Avatar de AprilMayJune
26 décembre 2017 à 17h55
AprilMayJune
Dans l'espèce humaine, la normalité est surtout correspondance à une norme, une identité "normale" étant quand même une identité bien spécifique: on peut se dire qu'on est hétéro -et cis, et blanc, et neurotypique, et qu'on aime ce qu'aiment la majorité des français, etc- on reste quand même une personne précise, avec une identité précise et des goûts précis.

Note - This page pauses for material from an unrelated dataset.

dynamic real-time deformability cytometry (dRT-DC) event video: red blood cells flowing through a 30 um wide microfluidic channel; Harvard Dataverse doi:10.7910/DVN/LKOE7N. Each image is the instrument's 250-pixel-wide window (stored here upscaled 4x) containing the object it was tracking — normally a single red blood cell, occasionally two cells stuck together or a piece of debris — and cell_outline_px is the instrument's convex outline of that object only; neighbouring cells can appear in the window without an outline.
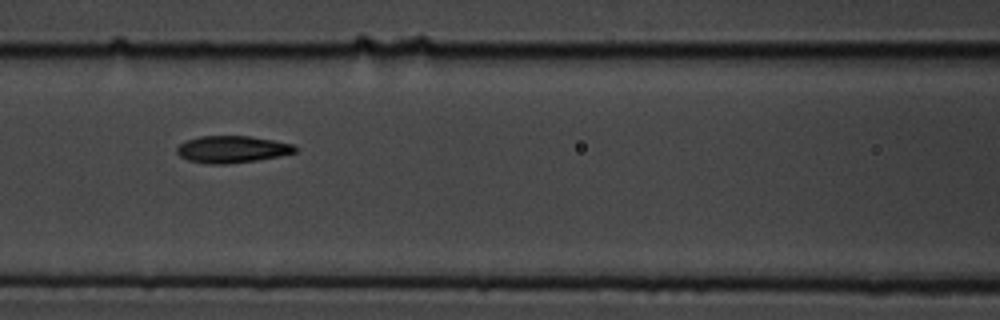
{"species": "common noctule bat (a hibernating species)", "species_latin": "Nyctalus noctula", "temperature_condition": "cold", "stored_images_in_passage": 9, "camera_frame_rate_fps": 3000, "um_per_image_px": 0.085, "animal": {"sex": "male", "body_mass_g": 19.5, "forearm_length_mm": 54.6}, "frame": {"image": 1, "passage_image": 8, "time_ms": 2.333, "image_size_px": [1000, 320], "cell_outline_px": [[300, 148], [296, 152], [280, 156], [256, 160], [224, 164], [208, 164], [188, 160], [180, 156], [176, 152], [176, 148], [184, 140], [200, 136], [248, 136], [272, 140], [292, 144]], "centroid_in_image_um": [19.71, 12.69], "position_along_channel_um": 146.9, "area_um2": 18.61}}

Du coup, la normalité serait donc un "cadeau" dans le sens où elle serait alors l'absence de jugement voire de persécution par rapport à cette identité et ces goûts. Elle ne l'est pas quand il s'agit de changer la personne pour se débarrasser des éléments qui en elle l'exposent à être jugée voire persécutée.
(Par extension, je pense aussi qu'il ne faut pas se dire qu'être normal, c'est mal - c'est aussi être quelqu'un de précis, et ça s'accompagne d'avantages qui n'ont rien à voir avec la personne et plutôt à voir avec ce que souhaite imposer la société aux gens.)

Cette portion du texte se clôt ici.